-- Saved data entries --
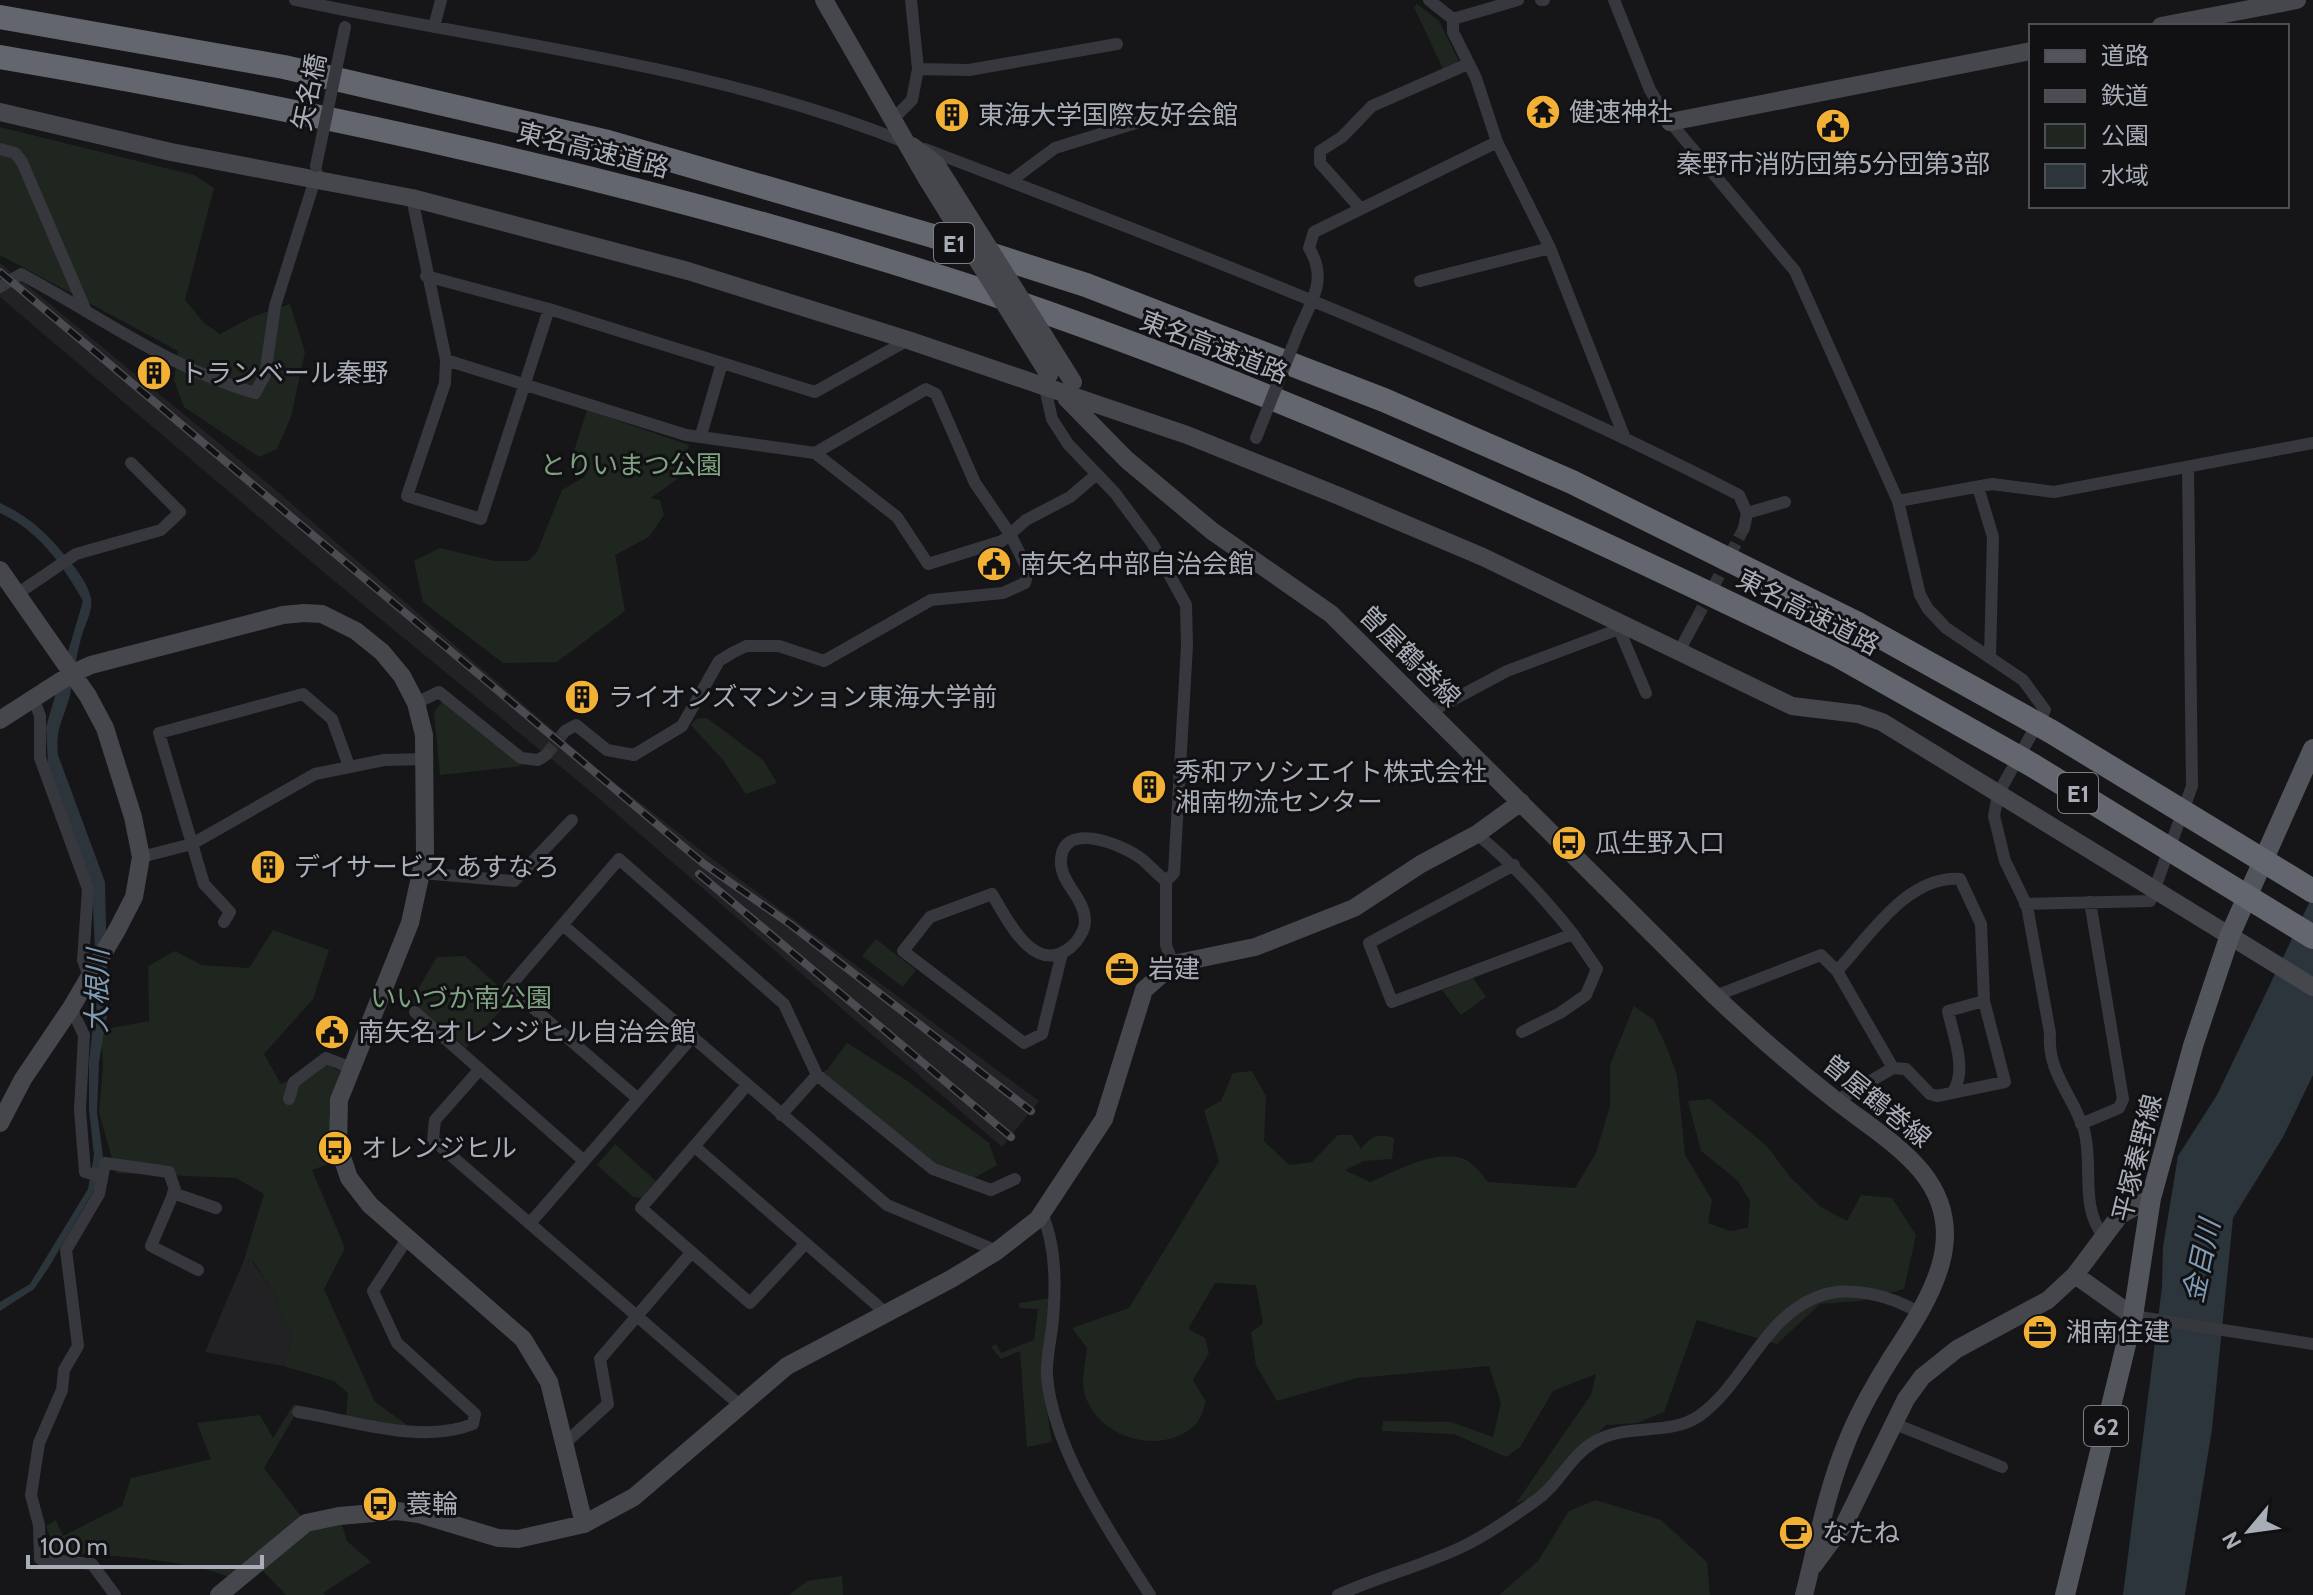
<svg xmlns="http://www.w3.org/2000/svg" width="2313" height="1595" viewBox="0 0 2313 1595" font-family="Cabin,'Noto Sans JP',sans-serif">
	<rect width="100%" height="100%" fill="#161618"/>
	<path fill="#222225" d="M0,263L271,486L606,776L707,855L1039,1101L1002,1147L590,791L327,575L0,297Z
		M244,1260L252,1261L272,1290L292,1337L283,1366L205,1352Z"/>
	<path fill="#1e261f" d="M1417,4L1439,21L1459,61L1443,69L1414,7Z
		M0,127L194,175L214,188L185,300L204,323L220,334L252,317L290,304L305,352L291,417L277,449L259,457L184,407L174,380L178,351L0,255Z
		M587,410L689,445L681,476L651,498L660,500L664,515L649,537L615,555L625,611L557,662L503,663L423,602L414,561L440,548L495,561H528L537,552L562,490L586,476L568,470Z
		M443,701L522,766L440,775L434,712Z
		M707,718L763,760L777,783L746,794L723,760L691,725L696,719Z
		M273,930L329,950L313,999L264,1054L281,1084L327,1063L336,1070L341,1068L329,1112L334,1162L312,1170L345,1248L324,1289L375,1402L417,1432L295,1415L264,1468L306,1523L339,1516L347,1541L371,1562L323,1593L326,1595H286L255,1563L235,1579C180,1557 114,1557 55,1551L46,1526L56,1520L63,1536L122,1506L131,1478L211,1459L197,1423L260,1415L273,1438L294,1404L346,1418L348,1393L334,1381L283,1366L292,1337L272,1290L253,1261L244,1260L264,1194L236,1178L116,1173L99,1112L103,1067L101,1030L149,1021L148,966L175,951L202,965L249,968Z
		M876,939L916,970L903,987L862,956Z
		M465,956L512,998L466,1048L411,1001L437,957Z
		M1473,978L1486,997L1461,1015L1442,990Z
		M1634,1006L1654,1020L1667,1048L1677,1075L1685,1155L1712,1200L1708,1223L1730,1231L1748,1228L1750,1201L1738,1181L1701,1151L1688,1101L1710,1099L1767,1146L1790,1177L1821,1207L1847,1221L1861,1195L1892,1198L1916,1235L1904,1289L1861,1301L1820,1304L1777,1344L1697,1320L1664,1412L1637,1423L1606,1425L1536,1497L1516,1503L1591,1395L1596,1374L1553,1391L1520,1447L1506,1457L1454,1434L1382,1431L1383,1421L1451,1422L1493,1437L1501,1403L1489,1366L1357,1378L1277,1401L1256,1365L1251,1332L1263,1324L1256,1285L1215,1283L1188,1329L1205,1338L1209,1353L1193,1380L1206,1402C1203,1409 1201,1419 1196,1424C1162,1458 1096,1438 1084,1392C1081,1380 1086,1361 1087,1348L1072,1328L1129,1308L1219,1161L1204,1110L1221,1101L1233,1073L1252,1071L1266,1096L1264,1141L1289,1165L1312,1162L1338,1135H1352L1361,1149C1371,1136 1378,1133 1394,1138L1392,1159L1364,1161L1345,1170L1370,1182C1396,1171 1438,1147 1466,1160C1475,1165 1482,1175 1488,1182L1575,1188L1596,1153L1610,1106V1065Z
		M847,1043L909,1082L989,1143L997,1165L967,1182L933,1169L817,1075L827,1070Z
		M615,1144L656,1181L642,1198L633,1197L597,1165Z
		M1051,1298L1041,1375L1052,1442L1027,1447L1020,1351L1001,1359L991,1347L996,1344L1001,1353L1034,1340L1038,1309L1019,1308V1303Z
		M1596,1500L1661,1520L1707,1562L1710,1595H1499L1538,1561L1569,1511Z
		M842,1576L843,1595H789L807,1581Z"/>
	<path fill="#2c353c" d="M0,503C26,515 44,530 62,552C73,565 88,582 91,599C93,611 85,624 82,635C76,655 74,675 70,695C64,719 55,728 58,755L105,882L108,1009L99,1062L97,1112L103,1156L94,1190L49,1267L34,1289L0,1311V1302L30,1284L88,1189L94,1155L89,1110V1062L97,990L92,887L48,765L46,727L83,601C63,565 38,530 0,513Z
		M2313,895V1075L2283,1137L2233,1218L2212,1429L2185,1595H2123L2162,1287L2163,1247L2178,1156L2217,1095Z"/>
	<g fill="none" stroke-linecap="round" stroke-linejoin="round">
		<path stroke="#333438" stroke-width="12" stroke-dasharray="12 6" stroke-linecap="butt" d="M1697,618L1744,528
			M546,755L565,731"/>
		<path stroke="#37383d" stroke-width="12" d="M295,0C501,44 711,64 907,143
			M1429,0L1453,19V32L1476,78L1497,142L1550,248L1624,436
			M1541,0H1544
			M1614,0L1650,90L1670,122L1795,271L1898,501L1920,595L1928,609L1946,628L2023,680L2045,710L1998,794L1994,816L2005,861L2027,906L2050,1033C2047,1073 2073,1095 2084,1130C2094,1166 2079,1206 2104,1237
			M1453,19L1518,0
			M434,27L441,0
			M918,69L969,70L1117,44
			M895,117L912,100L918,69L911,0
			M0,149L15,153L22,162L86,311
			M925,149C1199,253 1477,361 1739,495L1747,513L1744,528
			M1012,180L1055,148L1139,122
			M412,198L446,360L445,383L407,496L481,519L549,309
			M1360,208L1320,163V151L1342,137L1372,106L1468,64
			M426,276L549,309L815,392L908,340
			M1420,281L1550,248
			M0,287L21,274C98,315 170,369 255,393L265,375L275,306L317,173
			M1299,330C1312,300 1328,279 1309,248L1314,232L1497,142
			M446,360L686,435L815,453L897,517L928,564L1002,541L1026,520L1070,497L1097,474
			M1045,388L1052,419L1068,444L1115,493L1152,543L1186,605L1187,645L1174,873L1166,881
			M701,435L722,363
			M1978,487L1993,537L1990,658
			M1898,501L1992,484L2054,492L2313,443
			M1747,513L1785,502
			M17,594L76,554L161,530L180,512L131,463
			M1679,651L1697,618
			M34,700L40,716V758L88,889L83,960L89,977
			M416,703L439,692L521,758L538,760L546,755
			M1430,712L1507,671L1619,629L1646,693
			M565,731L576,725L607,750L634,755L682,726L719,661L732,653L746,646H779L824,661L931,600L1003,593L1025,583L1028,570L1010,534L975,483L936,394L926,389L815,453
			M1477,834C1514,865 1543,896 1573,934L1392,1002L1369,943L1514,865
			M141,857L192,844L315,774L384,760L426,759
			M422,873L514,881L572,820
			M2025,904L2150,901L2155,888L2192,786L2188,469
			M224,922L230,912L204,884L159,733L303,694L332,719L349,766
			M564,926L887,1205L997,1251
			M1062,953L1042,1034L1024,1043L903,951L930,917L992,894C1007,919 1034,977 1071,947C1078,941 1085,930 1085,921C1085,899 1063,885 1061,865C1058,817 1125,845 1143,860C1151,867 1158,875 1166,881V945L1173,964
			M1715,996L1821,955L1837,971L1893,1068
			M71,1008L84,1035L80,1110L85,1172L100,1176
			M415,1012L583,1160
			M1522,1032L1560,1013L1586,995L1597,969L1573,934
			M480,1069L435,1120L433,1140L741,1406
			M747,1085L641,1208L750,1303L805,1244
			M1954,1090C1967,1068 1953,1035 1948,1011L1984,1001
			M637,1098L509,987L619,859L784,1004L817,1075L933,1169L991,1190L1015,1179
			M289,1099L294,1082L326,1058L349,1067
			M1836,1101L1893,1068L1906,1069L1930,1094L1937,1096L2005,1082L1984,1001L1981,924L1960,879C1907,875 1869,937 1837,971
			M781,1115L817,1075
			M2081,1124L2119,1108L2123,1099L2090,902
			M695,1147L886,1313
			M173,1193L216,1208
			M1042,1214C1057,1247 1056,1292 1052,1328C1050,1343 1046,1361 1047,1376C1053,1450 1111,1534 1150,1595
			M531,1222L693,1036
			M2133,1316L2313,1344
			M298,1412C352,1420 421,1445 473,1424L475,1414L397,1343L373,1291L407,1239
			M1895,1424L2002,1467
			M564,1444L608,1404L600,1359L691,1253
			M115,1595L92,1564L40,1559L39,1525L31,1495L39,1443L62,1390L64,1370L78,1346L66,1250L99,1194L105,1163L169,1172L175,1190L151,1246L198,1270
			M1338,1595C1380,1576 1429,1564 1468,1544C1491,1532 1514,1516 1535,1501C1559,1485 1569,1457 1594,1442C1627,1422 1668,1437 1699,1416C1745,1383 1763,1318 1817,1297C1849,1284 1893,1296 1921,1314"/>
		<path stroke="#45474d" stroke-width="18" d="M824,0L927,179
			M2161,26L2297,0
			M0,112L171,152L412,198L688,271L908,340L1187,435L1339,496L1483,557L1792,706L1858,714L1882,722L2313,987
			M1670,122L2031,51
			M912,146L936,164L948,183
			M1066,398L1127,460L1212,531L1331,614L1715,996C1753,1032 1792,1066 1834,1099C1863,1122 1898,1143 1922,1172C1975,1238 1925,1305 1888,1363C1872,1389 1857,1415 1846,1444C1826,1493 1817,1544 1804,1595
			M0,570L88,696L105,728L133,817L141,857L134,897L117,930L71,1008L23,1079L0,1123
			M0,720L73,673L91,665L283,615L304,613L322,614L356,631L382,652L402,676L416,703L424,735L425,854L410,923L339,1100L338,1145L349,1178L370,1205L523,1339L549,1382L584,1524
			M2075,1275L2133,1316
			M1814,1565L1845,1523L1906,1399L1922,1377L1957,1349L2048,1300L2075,1275L2120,1215L2151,1198
			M219,1595L306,1523L339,1516L397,1511L419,1514L498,1538L518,1539L584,1524L634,1497L787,1366L951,1279L997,1251L1038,1219L1104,1119L1144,990L1173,964L1255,947L1354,908L1421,864L1477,834L1521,802"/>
		<path stroke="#53555c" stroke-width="20" d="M2065,1595L2133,1316L2151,1198L2193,1046L2230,935L2313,749"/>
		<path stroke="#63666e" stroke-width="24" d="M0,17L284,67L608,142L933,236L1086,285L1384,400L1572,482L1856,623
			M0,57C324,112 645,182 959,283C1263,382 1552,517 1839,656"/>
		<g stroke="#4a4c52" stroke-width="8">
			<path id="rail" d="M0,272L704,864L790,924L1031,1111
				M699,874L1011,1137"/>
		</g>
		<use href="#rail" stroke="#111113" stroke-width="5" stroke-dasharray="15" stroke-linecap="butt"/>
		<path stroke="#37383d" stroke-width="12" d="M316,166L345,27
			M1256,438L1299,330"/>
		<path stroke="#45474d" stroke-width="18" d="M927,179L1049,375
			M948,183L1073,382"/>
		<path stroke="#63666e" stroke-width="24" d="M1856,623L2052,732L2313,891
			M1839,656L2032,765L2313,937"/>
	</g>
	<defs>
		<g id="temple-disc" transform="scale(1.8)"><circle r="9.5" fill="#f2b134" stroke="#111113"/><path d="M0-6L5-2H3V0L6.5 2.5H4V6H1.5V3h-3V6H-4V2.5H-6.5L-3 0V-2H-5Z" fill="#111"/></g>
		<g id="building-disc" transform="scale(1.8)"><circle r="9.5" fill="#f2b134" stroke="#111113"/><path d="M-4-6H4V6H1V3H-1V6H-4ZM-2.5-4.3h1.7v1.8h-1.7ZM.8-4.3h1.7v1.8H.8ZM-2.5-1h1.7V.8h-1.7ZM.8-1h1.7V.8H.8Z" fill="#111"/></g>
		<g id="civic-disc" transform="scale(1.8)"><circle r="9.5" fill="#f2b134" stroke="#111113"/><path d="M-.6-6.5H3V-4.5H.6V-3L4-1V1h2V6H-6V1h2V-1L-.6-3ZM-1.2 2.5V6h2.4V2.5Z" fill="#111"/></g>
		<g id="bus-disc" transform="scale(1.8)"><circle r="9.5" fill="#f2b134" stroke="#111113"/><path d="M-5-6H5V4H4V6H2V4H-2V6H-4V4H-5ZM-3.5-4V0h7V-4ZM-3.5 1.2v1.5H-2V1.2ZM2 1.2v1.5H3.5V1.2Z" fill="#111"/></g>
		<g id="office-disc" transform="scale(1.8)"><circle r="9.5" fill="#f2b134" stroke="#111113"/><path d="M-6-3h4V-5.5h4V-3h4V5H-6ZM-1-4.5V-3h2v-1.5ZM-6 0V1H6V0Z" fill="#111"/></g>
		<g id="cafe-disc" transform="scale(1.8)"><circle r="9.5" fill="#f2b134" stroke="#111113"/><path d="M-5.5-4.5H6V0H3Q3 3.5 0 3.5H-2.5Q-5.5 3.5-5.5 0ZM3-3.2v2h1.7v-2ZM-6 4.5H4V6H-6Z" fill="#111"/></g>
	</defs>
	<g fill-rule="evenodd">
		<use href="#temple-disc" x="1543" y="112"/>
		<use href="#building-disc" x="952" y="115"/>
		<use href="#civic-disc" x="1833" y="126"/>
		<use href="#building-disc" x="154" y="373"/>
		<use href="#civic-disc" x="994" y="564"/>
		<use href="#building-disc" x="582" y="697"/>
		<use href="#building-disc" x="1149" y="787"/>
		<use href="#bus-disc" x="1569" y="843"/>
		<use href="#building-disc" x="268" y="867"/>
		<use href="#office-disc" x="1122" y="969"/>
		<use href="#civic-disc" x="332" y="1032"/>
		<use href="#bus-disc" x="335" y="1148"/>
		<use href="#office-disc" x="2040" y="1332"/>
		<use href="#bus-disc" x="380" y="1504"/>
		<use href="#cafe-disc" x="1796" y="1533"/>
	</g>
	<g text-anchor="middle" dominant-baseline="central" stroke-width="6" stroke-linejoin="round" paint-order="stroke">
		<g fill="#111113" stroke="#7b7e86" stroke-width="2">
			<rect x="934" y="223" width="40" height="40" rx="6"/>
			<rect x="2058" y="773" width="40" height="40" rx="6"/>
			<rect x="2084" y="1406" width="44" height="40" rx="6"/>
		</g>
		<g font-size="24" font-weight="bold" fill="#a8adb8">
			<text x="954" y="243">E1</text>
			<text x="2078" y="793">E1</text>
			<text x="2106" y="1426">62</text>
		</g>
		<g font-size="26" fill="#a8adb8" stroke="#111113">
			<text transform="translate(309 92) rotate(-78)">矢名橋</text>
			<text transform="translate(593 150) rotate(14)">東名高速道路</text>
			<text transform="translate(1214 347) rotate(21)">東名高速道路</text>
			<text transform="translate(1808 612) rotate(27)">東名高速道路</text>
			<text transform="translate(1410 656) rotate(45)">曽屋鶴巻線</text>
			<text transform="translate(1877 1101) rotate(39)">曽屋鶴巻線</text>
			<text transform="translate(2137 1158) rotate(-76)">平塚秦野線</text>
		</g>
		<g font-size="26" fill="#a8adb8" stroke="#111113" text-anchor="start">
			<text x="1569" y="112">健速神社</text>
			<text x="978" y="115">東海大学国際友好会館</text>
			<text x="1833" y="164" text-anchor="middle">秦野市消防団第5分団第3部</text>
			<text x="180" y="373">トランベール秦野</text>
			<text x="1020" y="564">南矢名中部自治会館</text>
			<text x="608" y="697">ライオンズマンション東海大学前</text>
			<text x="1175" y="772">秀和アソシエイト株式会社<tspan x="1175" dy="30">湘南物流センター</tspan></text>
			<text x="1595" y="843">瓜生野入口</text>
			<text x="294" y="867">デイサービス あすなろ</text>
			<text x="1148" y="969">岩建</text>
			<text x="358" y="1032">南矢名オレンジヒル自治会館</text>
			<text x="361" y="1148">オレンジヒル</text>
			<text x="2066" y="1332">湘南住建</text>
			<text x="406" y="1504">蓑輪</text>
			<text x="1822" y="1533">なたね</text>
		</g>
		<g font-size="26" fill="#7fa381" stroke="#111113">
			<text x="631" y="465">とりいまつ公園</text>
			<text x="461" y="998">いいづか南公園</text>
		</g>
		<g font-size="28" font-style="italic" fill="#7f9bb3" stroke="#111113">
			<text transform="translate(97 991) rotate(-89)">大根川</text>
			<text transform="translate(2201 1261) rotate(-78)">金目川</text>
		</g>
	</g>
	<rect x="2029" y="24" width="260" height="184" fill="#111113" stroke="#4d4f55" stroke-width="2"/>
	<rect x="2045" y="50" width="40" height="12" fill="#53555c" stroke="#4d4f55" stroke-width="2"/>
	<text x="2101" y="64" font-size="24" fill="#a8adb8">道路</text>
	<rect x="2045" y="90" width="40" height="12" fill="#4a4c52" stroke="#4d4f55" stroke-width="2"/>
	<text x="2101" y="104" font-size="24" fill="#a8adb8">鉄道</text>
	<rect x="2045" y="124" width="40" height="24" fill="#1e261f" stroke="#4d4f55" stroke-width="2"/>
	<text x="2101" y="144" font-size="24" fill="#a8adb8">公園</text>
	<rect x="2045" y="164" width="40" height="24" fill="#2c353c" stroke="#4d4f55" stroke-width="2"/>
	<text x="2101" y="184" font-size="24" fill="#a8adb8">水域</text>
	<g transform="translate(2249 1531) rotate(241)" stroke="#111113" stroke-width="6" paint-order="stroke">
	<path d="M0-6L14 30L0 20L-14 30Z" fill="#a8adb8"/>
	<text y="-12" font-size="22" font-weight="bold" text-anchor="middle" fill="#a8adb8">N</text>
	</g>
	<path d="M28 1555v12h234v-12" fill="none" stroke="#a8adb8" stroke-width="4"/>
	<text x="40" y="1555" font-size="24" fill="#a8adb8" stroke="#111113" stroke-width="6" paint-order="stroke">100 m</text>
</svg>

-- INSTRUCTIONS TO FOLLOW --
In the records above, find every line with the word "round" and copy it.

-- RESULT OF THE TASK --
	<g fill="none" stroke-linecap="round" stroke-linejoin="round">
	<g text-anchor="middle" dominant-baseline="central" stroke-width="6" stroke-linejoin="round" paint-order="stroke">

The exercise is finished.